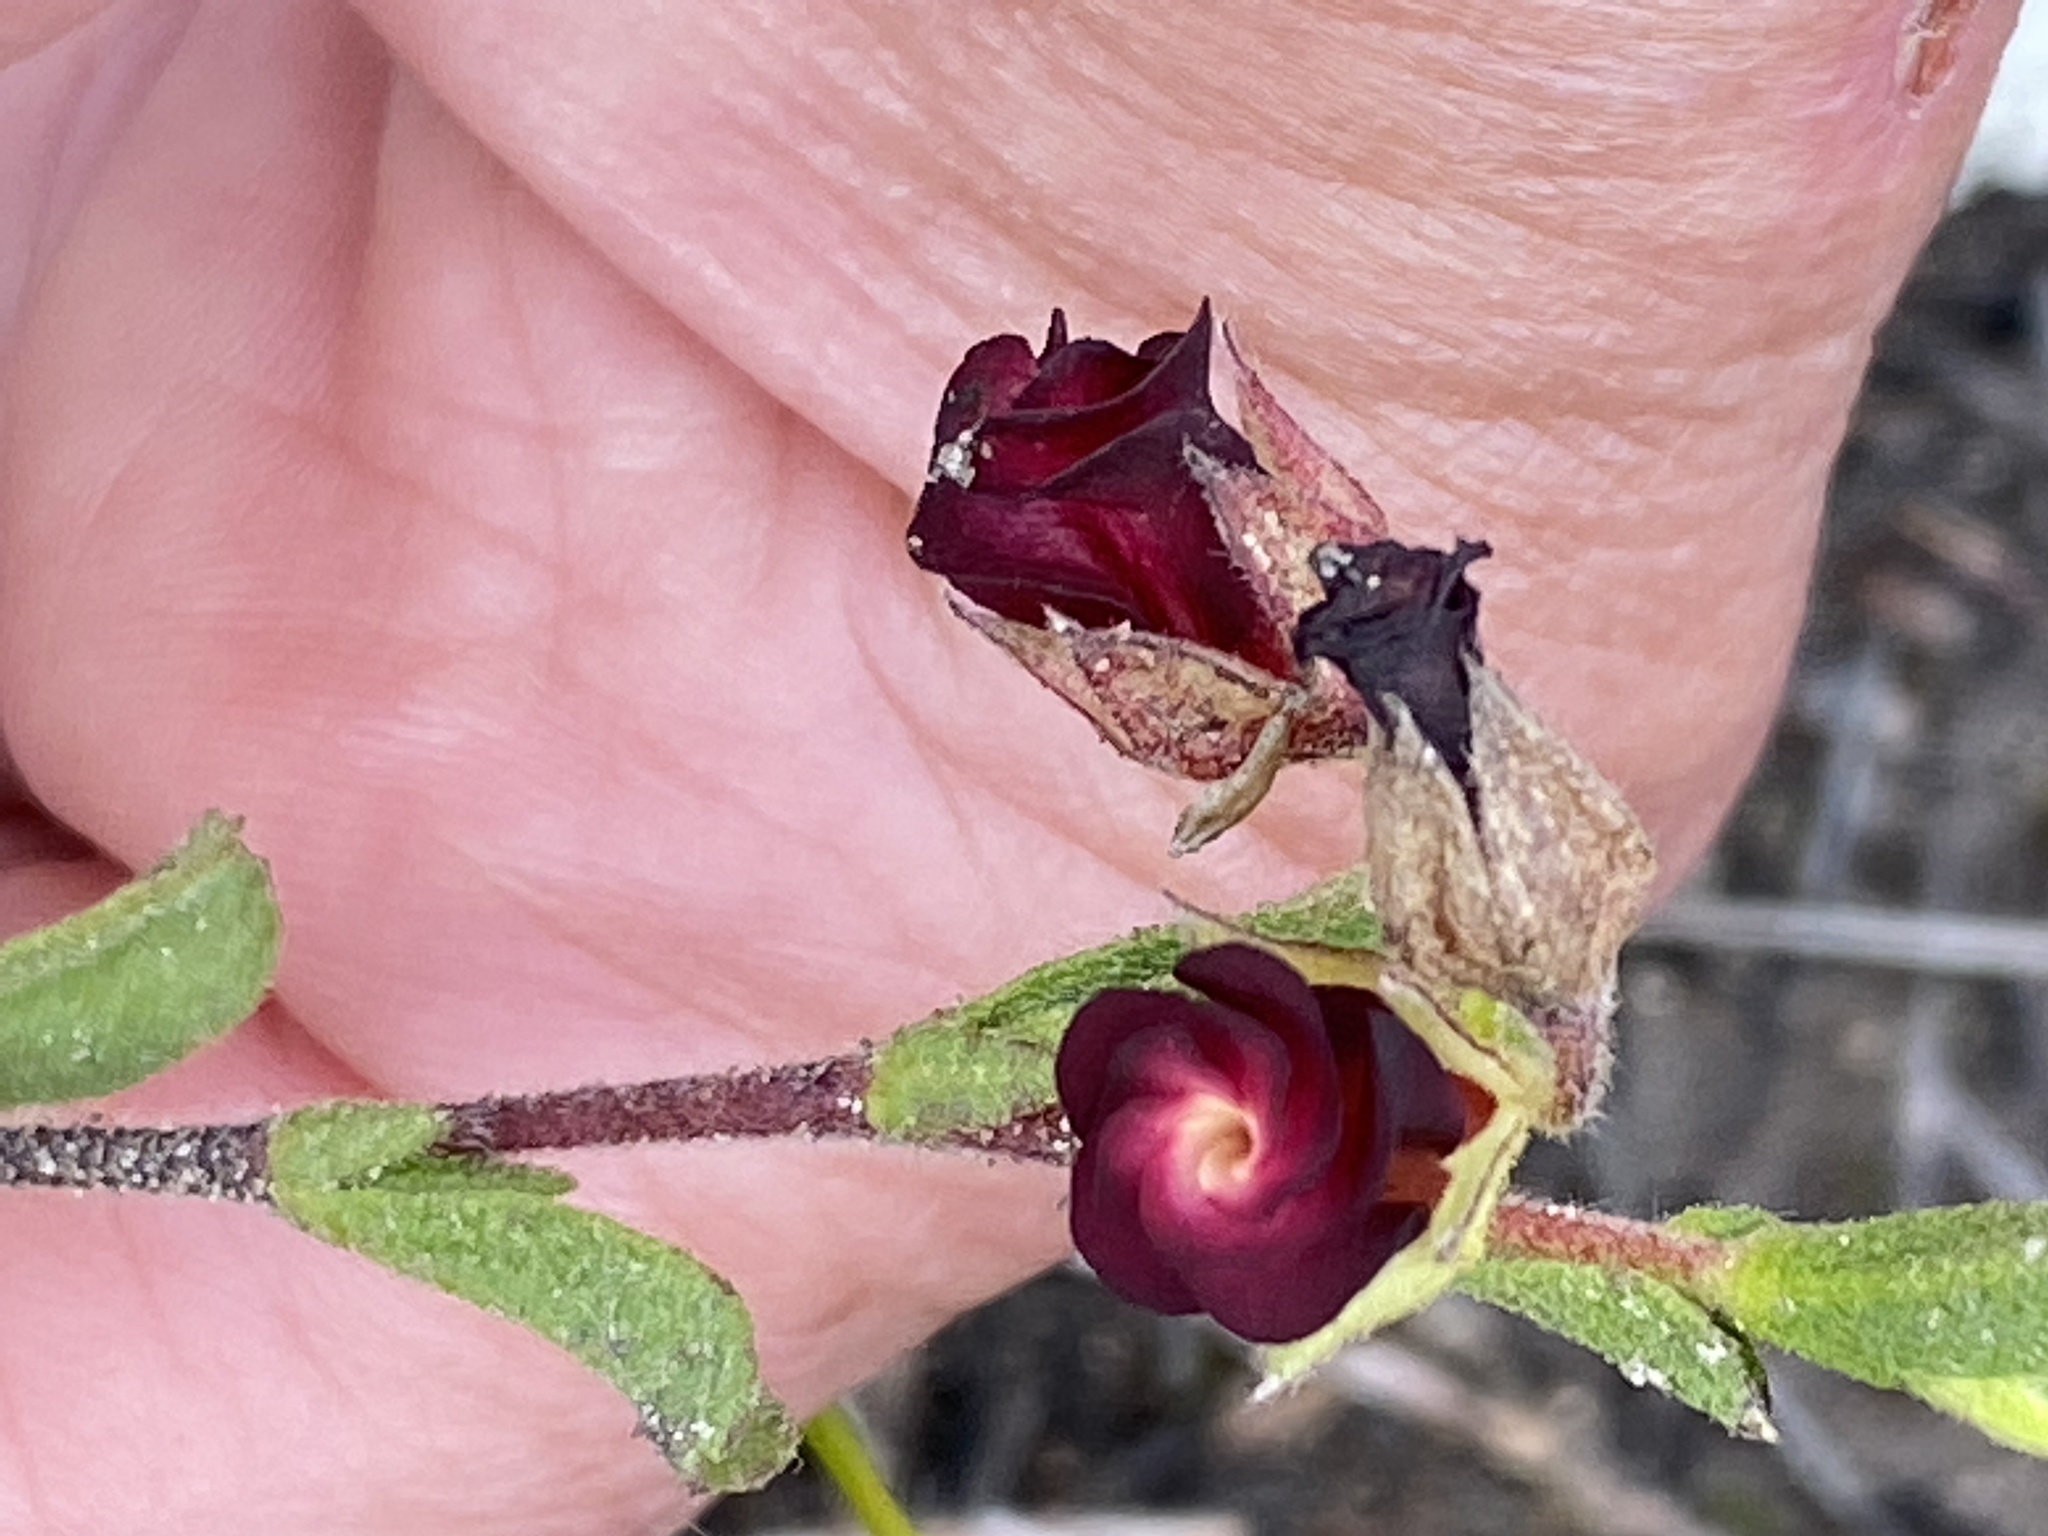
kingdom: Plantae
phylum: Tracheophyta
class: Magnoliopsida
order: Malvales
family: Malvaceae
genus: Hermannia
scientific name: Hermannia flammula
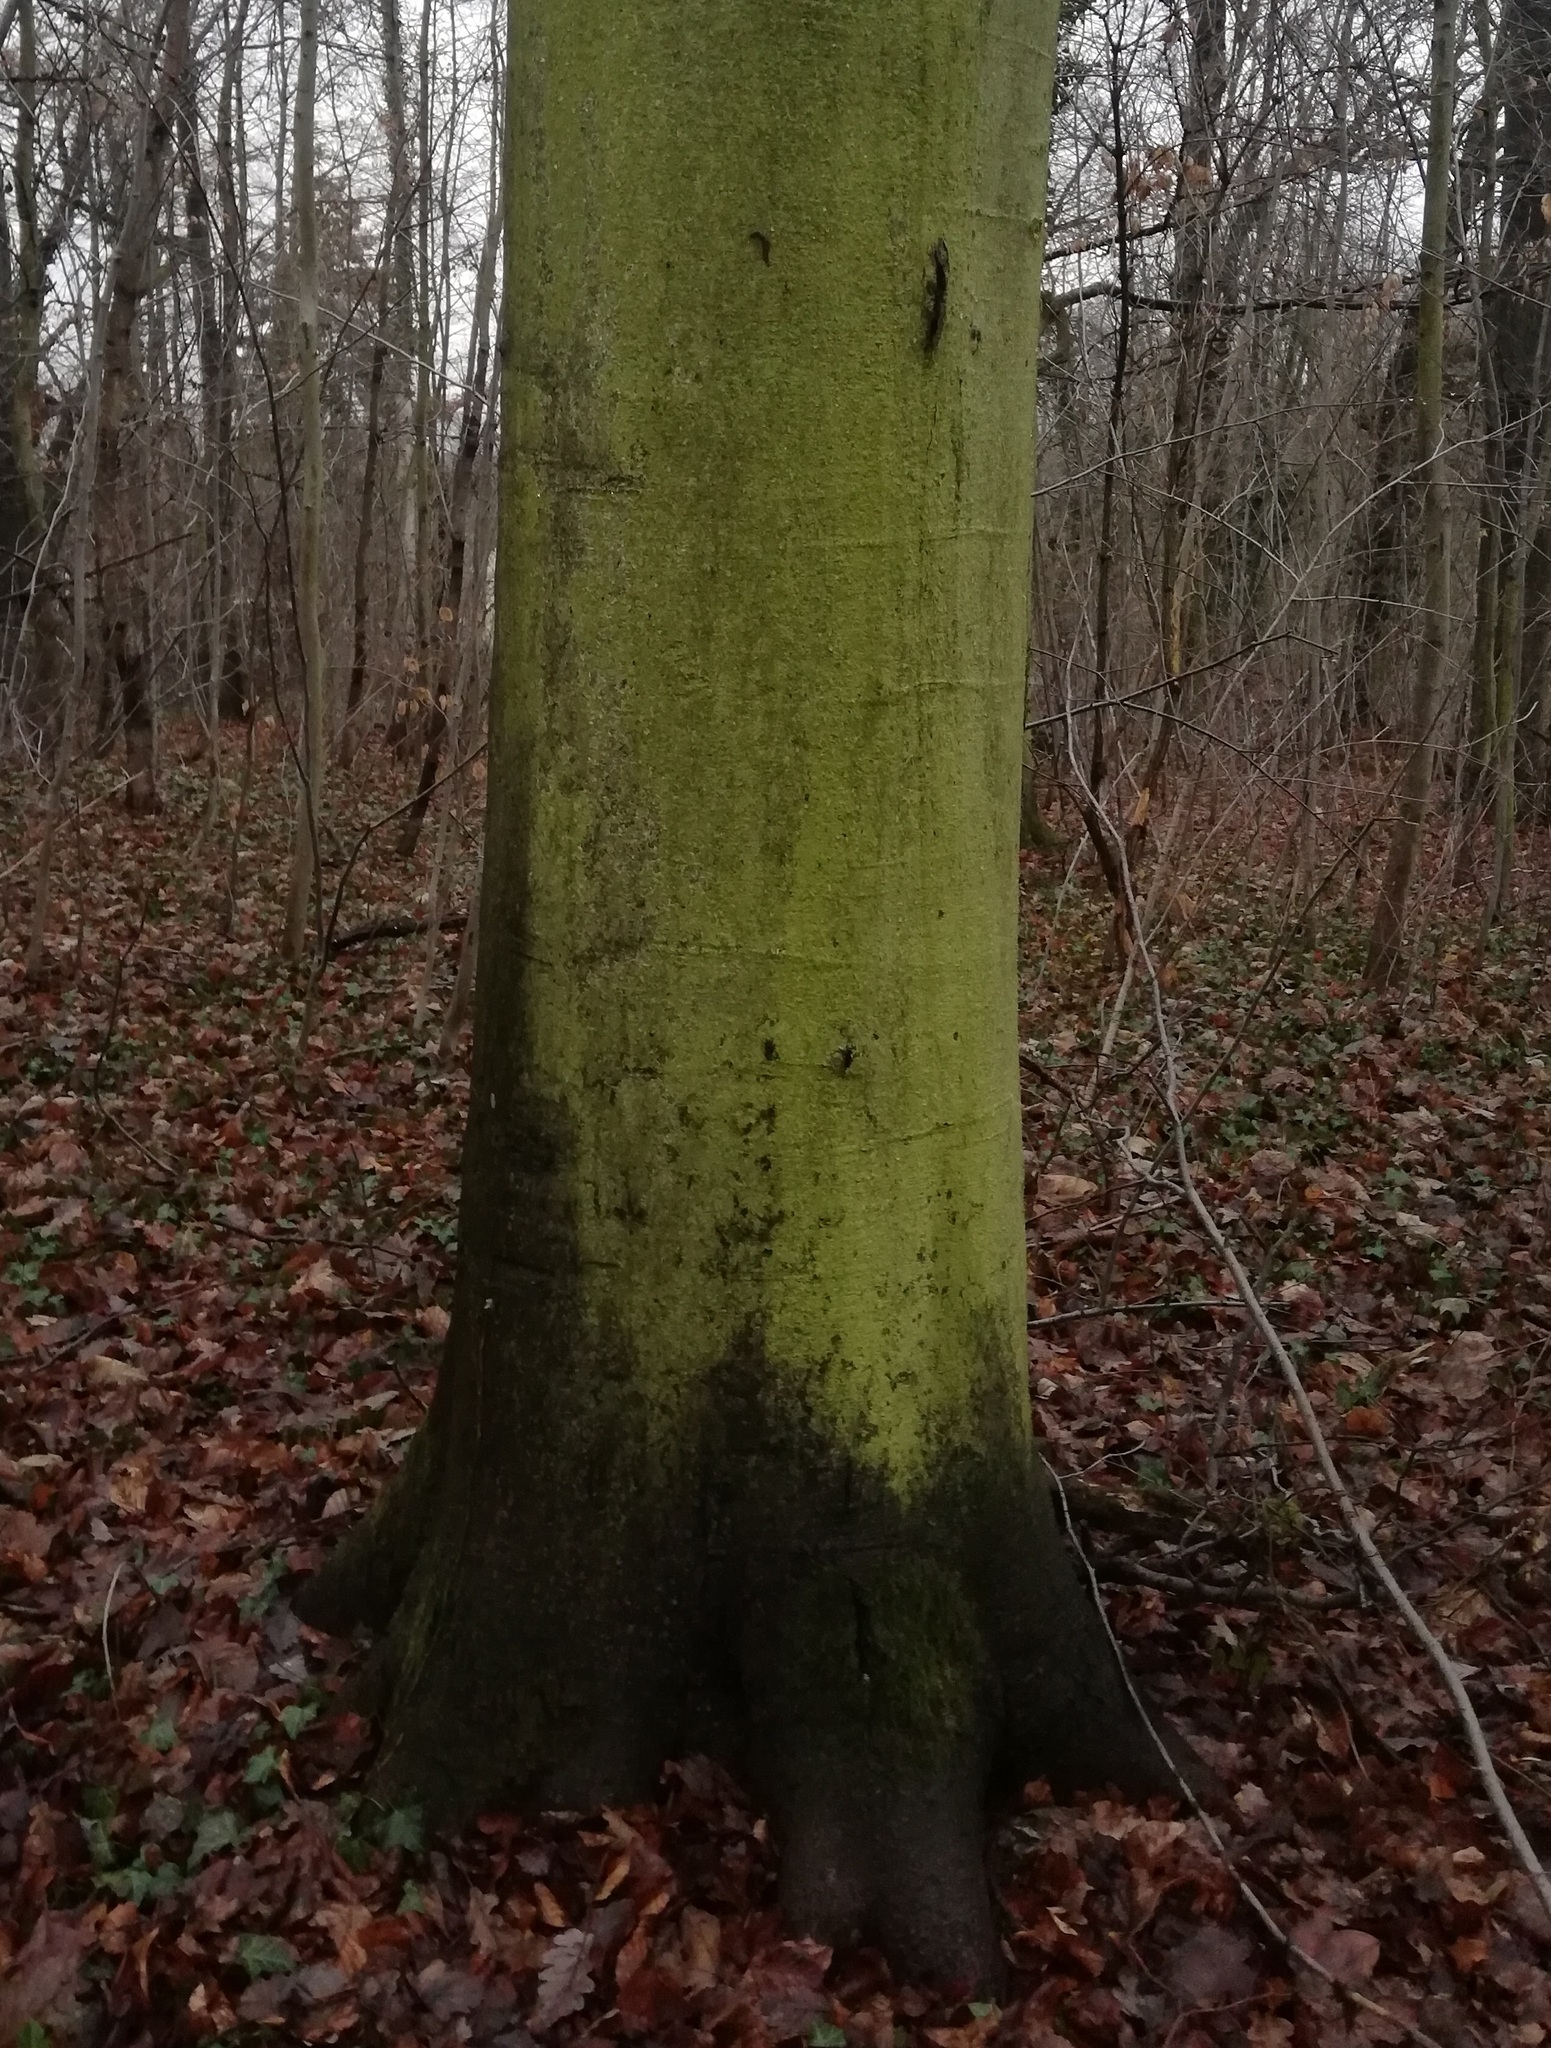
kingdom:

### TASK DIRECTIONS
Copy every line of text in the data above, word for word, and leave the pictures out.

### SOLUTION FOR THIS PROBLEM
kingdom: Plantae
phylum: Tracheophyta
class: Magnoliopsida
order: Malvales
family: Malvaceae
genus: Hermannia
scientific name: Hermannia flammula
kingdom:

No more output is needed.